**** The data ****
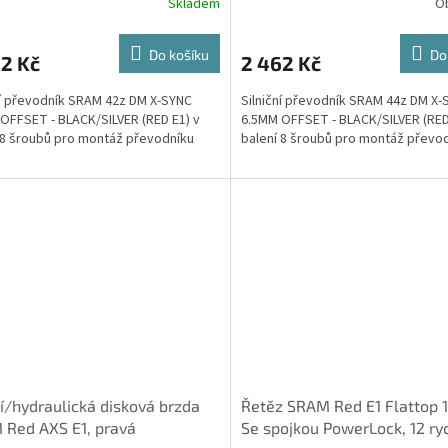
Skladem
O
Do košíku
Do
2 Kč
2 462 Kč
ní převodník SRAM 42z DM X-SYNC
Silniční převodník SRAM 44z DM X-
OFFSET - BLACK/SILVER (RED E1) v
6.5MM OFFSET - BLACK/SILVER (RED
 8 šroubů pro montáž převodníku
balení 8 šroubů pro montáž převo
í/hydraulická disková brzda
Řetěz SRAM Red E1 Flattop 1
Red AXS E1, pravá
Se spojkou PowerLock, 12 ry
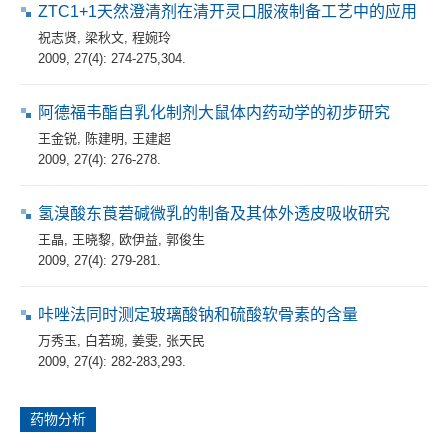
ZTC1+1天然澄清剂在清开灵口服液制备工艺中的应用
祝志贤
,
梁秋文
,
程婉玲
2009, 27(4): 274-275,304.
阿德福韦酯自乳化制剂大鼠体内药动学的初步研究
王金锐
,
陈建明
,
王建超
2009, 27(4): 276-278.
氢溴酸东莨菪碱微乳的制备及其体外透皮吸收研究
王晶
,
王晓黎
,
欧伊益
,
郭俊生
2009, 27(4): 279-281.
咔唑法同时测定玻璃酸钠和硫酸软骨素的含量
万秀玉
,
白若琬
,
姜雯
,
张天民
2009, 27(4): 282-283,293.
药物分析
****
• _The problem_:
Copy the data from the line that contains "ZTC1+1天然澄清剂在清开灵口服液制备工艺中的应用" through the end, including that first line.

• _Task output_:
ZTC1+1天然澄清剂在清开灵口服液制备工艺中的应用
祝志贤
,
梁秋文
,
程婉玲
2009, 27(4): 274-275,304.
阿德福韦酯自乳化制剂大鼠体内药动学的初步研究
王金锐
,
陈建明
,
王建超
2009, 27(4): 276-278.
氢溴酸东莨菪碱微乳的制备及其体外透皮吸收研究
王晶
,
王晓黎
,
欧伊益
,
郭俊生
2009, 27(4): 279-281.
咔唑法同时测定玻璃酸钠和硫酸软骨素的含量
万秀玉
,
白若琬
,
姜雯
,
张天民
2009, 27(4): 282-283,293.
药物分析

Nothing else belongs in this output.